Benefit Of FENO Measurement In Other Treatments For Asthma

The measurement of FENO is also useful in asthmatic patients who are treated with leukotriene receptor antagonists (LRA). LRA may reduce FENO level in asthma patients, but the ability of this kind of drug to reduce FENO is weaker than ICS.82,88,89 In terms of pathogenesis, patients with asthma have overexpression of cysteinyl leukotriene that has been synthesized and produced from inflammatory cells. This phenomenon contributes to the significant increase of FENO level in the airways via increased production of FENO by iNOS. Montelukast is an LRA which is capable of significantly reducing FENO from the initial values and requiring some days of treatment. The efficacy of LRA in reducing FENO also occurs before the improvement of clinical and functional features. It is therefore very useful to measure FENO with portable devices in asthma patients who are assigned to LRA treatment in a long-term therapy or combined therapy to achieve well-controlled asthma.

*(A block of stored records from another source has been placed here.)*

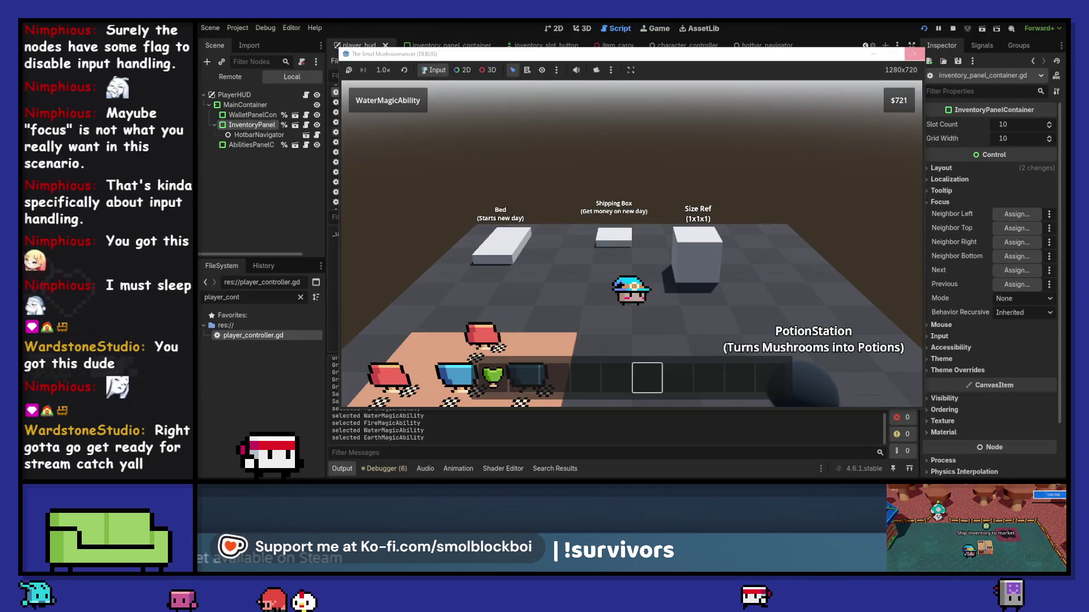
pyautogui.click(914, 53)
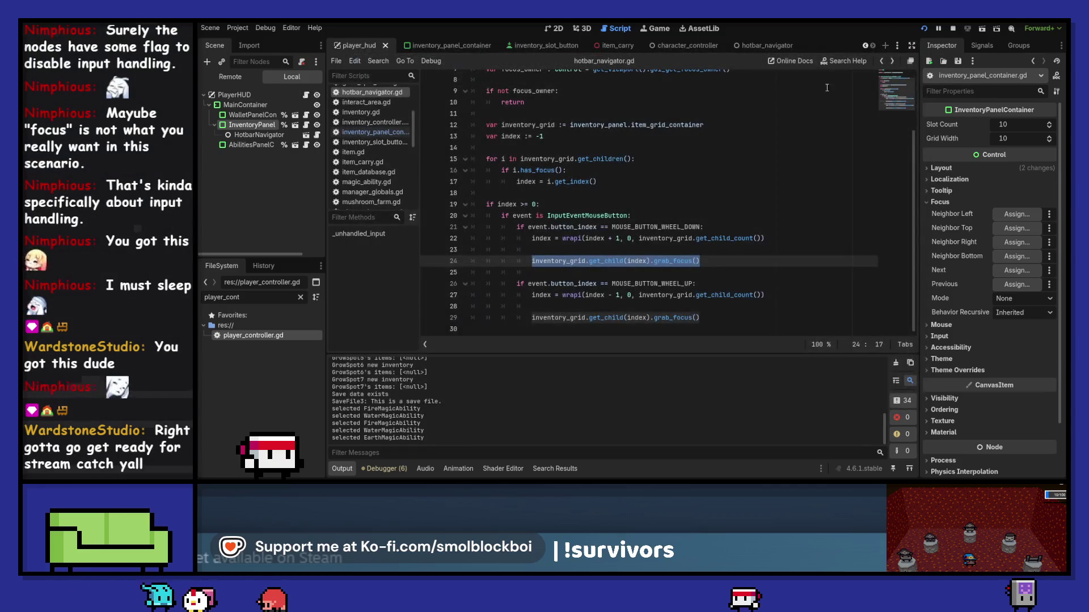
pyautogui.click(928, 30)
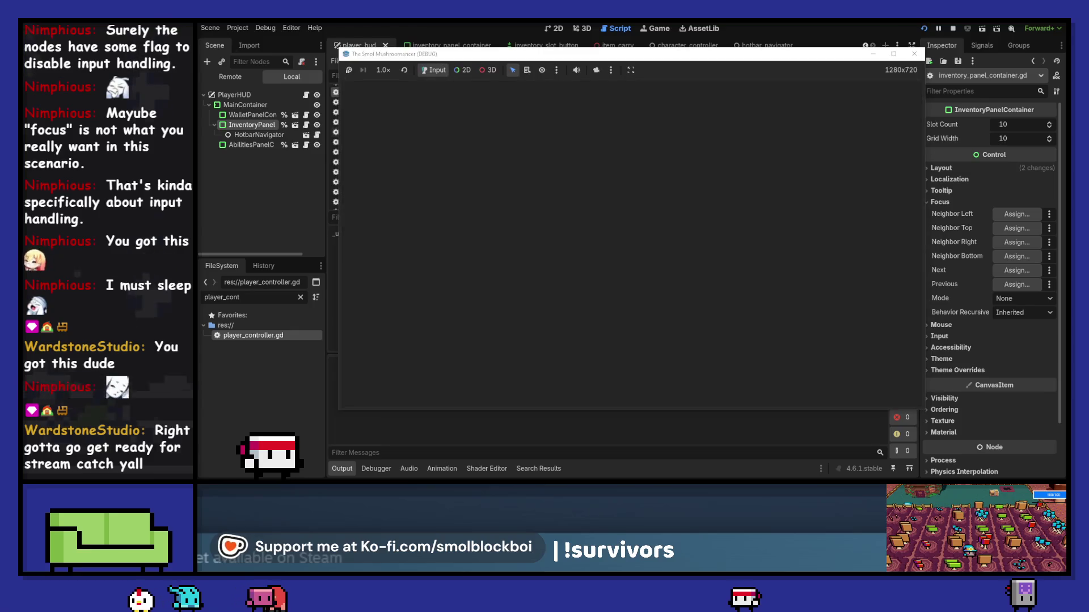
pyautogui.click(628, 277)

In patients with severe asthma who have “allergic” or T-helper 2 (Th2) features, the measurement of FENO is a useful tool for target treatment with biologic therapy. Currently, the GINA guidelines for the diagnosis and management of difficult-to-treat and severe asthma in adolescent and adult patients suggest FENO (≥20 ppb) as a relevant biomarker of the Th2-related asthma phenotype in association with other Th2 biomarkers, including blood eosinophils (≥150/µL) and sputum eosinophils (≥2%).75 FENO may be considered as a useful biomarker for biologic treatment in patients with severe asthma. There are currently available biologics that have been approved by the US FDA for add-on maintenance therapy in asthma including anti-IgE receptor (Omalizumab), anti-interleukin (IL)-5 monoclonal antibodies (Mepolizumab and Reslizumab), an antibody that is directed toward eosinophil receptors (Benralizumab), and a human monoclonal antibody to the alpha subunit of the IL-4 receptor (Dupilumab). The efficacy of these Th-2 interventional products might be evaluated by the significant reductions in asthma symptoms and based on FENO levels.

Limitation Of Exhaled NO Measurement In Asthma

Besides its beneficial role, the use of FENO in the management of asthma has some limitations. Recent systematic review and meta-analysis demonstrated that FENO was modestly correlated with levels of sputum and blood eosinophils.90 In addition, the current guidelines do not strongly recommend the use of FENO values for ruling in or out a diagnosis of asthma because FENO is higher in Th-2-characterized asthma, but it is also elevated in non-asthma conditions (e.g., eosinophilic bronchitis, atopy, allergic rhinitis, eczema).91 Moreover, FENO is not elevated in some asthma phenotypes (e.g., neutrophilic asthma).4 Furthermore, the data from published studies have revealed that FENO might be lower in smokers, during bronchoconstriction, and in the early phase of an allergic response.4,92 Finally, until now, there have been no long-term follow-up studies confirming the safety of withholding ICS in patients with low initial FENO with regard to risk of exacerbation; therefore, in patients with diagnosed or suspected asthma, a low level of FENO cannot be recommended at present for deciding against treatment with ICS.75

Conclusion

The discovery of exhaled NO as a biomarker of allergic airway inflammation marks remarkable progress in this field, especially in asthma. The use of portable devices for FENO measurement makes this biomarker more useful and available in primary health-care structures. The application of FENO measurement with portable devices helps physicians to do the best practice in the management of chronic allergic airway diseases such as in allergic rhinitis or in asthma. Currently, the method of measuring exhaled NO in breathing air (FENO and nNO) is standardized by international recommendations. In asthma, the measurement of FENO has a great benefit in supporting the diagnosis, treatment, and control of asthma.

Disclosure

The author reports no conflicts of interest in this work.